American installation artist brings the great outdoors inside
While many people have incorporated technology, like playing a video of a campfire or ocean waves on a projector screen at home to compensate for not being able to travel amid the current Covid-19 pandemic, “Souls” illuminates the beauty of nature by incorporating 3-D computer animation software.
Once visitors enter the dark exhibition hall, they are naturally drawn to a projector screen that stretches into a room-sized environment. The HD video installation offers the detailed and lively movement of a natural object as if it's being viewed under a microscope. As soon as a shadow is cast, one becomes part of the work. By blurring out the boundaries between art and technology through interaction, Steinkamp’s animated installations create a unique virtual reality where viewers can be completely immersed in the digital landscape.
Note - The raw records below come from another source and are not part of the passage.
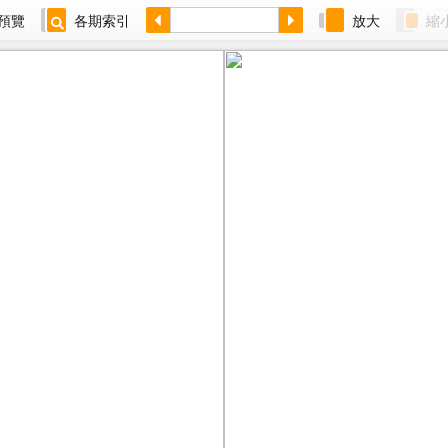
預覽
各期索引
放大
縮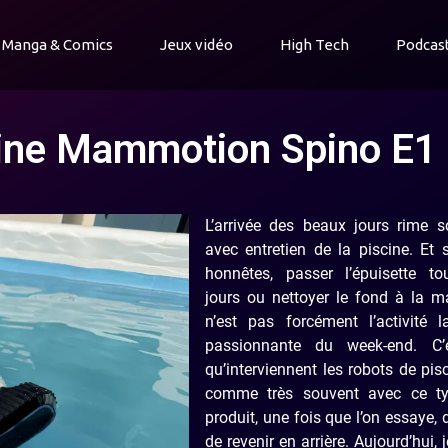
Manga & Comics
Jeux vidéo
High Tech
Podcas
scine Mammotion Spino E1
L’arrivée des beaux jours rime s
avec entretien de la piscine. Et
honnêtes, passer l’épuisette to
jours ou nettoyer le fond à la m
n’est pas forcément l’activité l
passionnante du week-end. C’
qu’interviennent les robots de pisc
comme très souvent avec ce t
produit, une fois que l’on essaye, di
de revenir en arrière. Aujourd’hui, 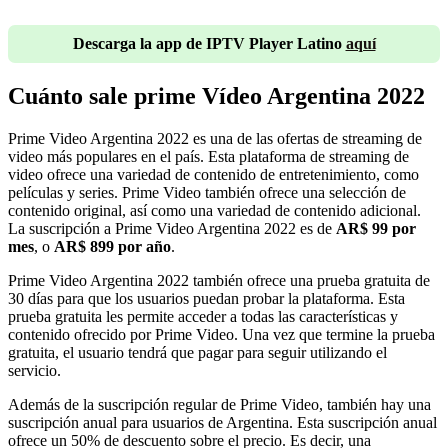
Descarga la app de IPTV Player Latino
aquí
Cuánto sale prime Vídeo Argentina 2022
Prime Video Argentina 2022 es una de las ofertas de streaming de
video más populares en el país. Esta plataforma de streaming de
video ofrece una variedad de contenido de entretenimiento, como
películas y series. Prime Video también ofrece una selección de
contenido original, así como una variedad de contenido adicional.
La suscripción a Prime Video Argentina 2022 es de
AR$ 99 por
mes
, o
AR$ 899 por año
.
Prime Video Argentina 2022 también ofrece una prueba gratuita de
30 días para que los usuarios puedan probar la plataforma. Esta
prueba gratuita les permite acceder a todas las características y
contenido ofrecido por Prime Video. Una vez que termine la prueba
gratuita, el usuario tendrá que pagar para seguir utilizando el
servicio.
Además de la suscripción regular de Prime Video, también hay una
suscripción anual para usuarios de Argentina. Esta suscripción anual
ofrece un 50% de descuento sobre el precio. Es decir, una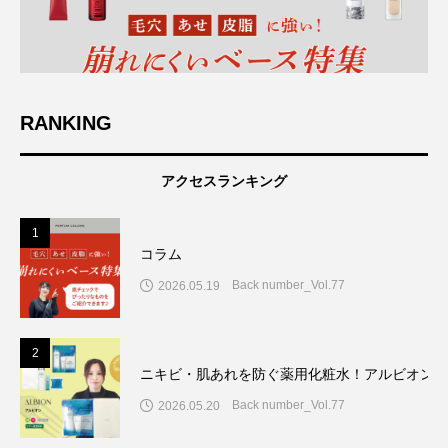
RANKING
アクセスランキング
1
コラム
Back number_Vol.77
2026.05.19
2
ニキビ・肌あれを防ぐ薬用化粧水！アルビオン7
Back number_Vol.77
2026.05.20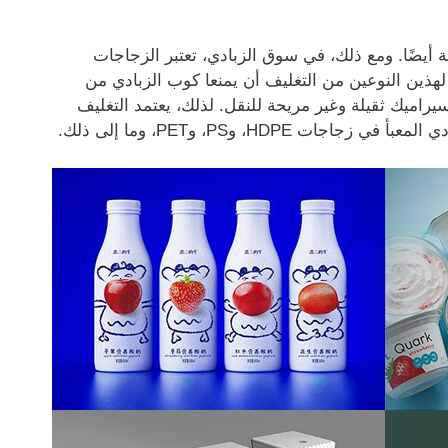
ة أيضًا. ومع ذلك، في سوق الزبادي، تعتبر الزجاجات
 لهذين النوعين من التغليف أن يمنعا كوب الزبادي من
راميك ثقيلة وغير مريحة للنقل. لذلك، يعتمد التغليف
HD، وPS، وPET، وما إلى ذلك.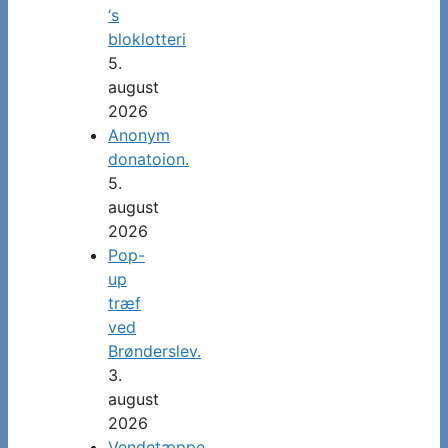
‘s
bloklotteri
5.
august
2026
Anonym
donatoion.
5.
august
2026
Pop-
up
træf
ved
Brønderslev.
3.
august
2026
Vendetæppe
“I am fascinated by software’s ability to create ideas we would never conceive of in the natural world,” Steinkamp said.
The exhibition highlights her important position as a leading artist in the field of digital animation and as a pioneer in conducting experiments that fully digitize images, colors, textures and movements.
She transforms an existing space that is as plain as a white wall into artwork by realizing the colors and movements of nature through the reflection of light using 3-D rendering techniques. She first draws the images digitally and then uses software to render her work. With technological advances, she updates her work with more pixels and higher resolution by formatting the original work.
Co-hosted by two galleries in Jongno District, central Seoul, “Souls” introduces six of her video installations, which consist of her new work, “Still-Life 4” (2020), “Judy Crook 12, 14” (2019) and her “Retinal 1, 2” (2019) at Leeahn Gallery and “Blind Eye 4” (2019), “Primordial, 1” (2020) and “Daisy Chain Twist, tall” (2004) at Lehmann Maupin Seoul.
In an endless cycle, flowers bloom in spring, green leaves sprout in summer, leaves turn red in autumn and trees shed their leaves in winter. The continuously moving images of the tree are rendered realistically, which allow visitors to feel the ideals of infinite life.
The exhibition will be held until Oct. 31 at Leeahn Gallery and Lehmann Maupin Seoul in central Seoul.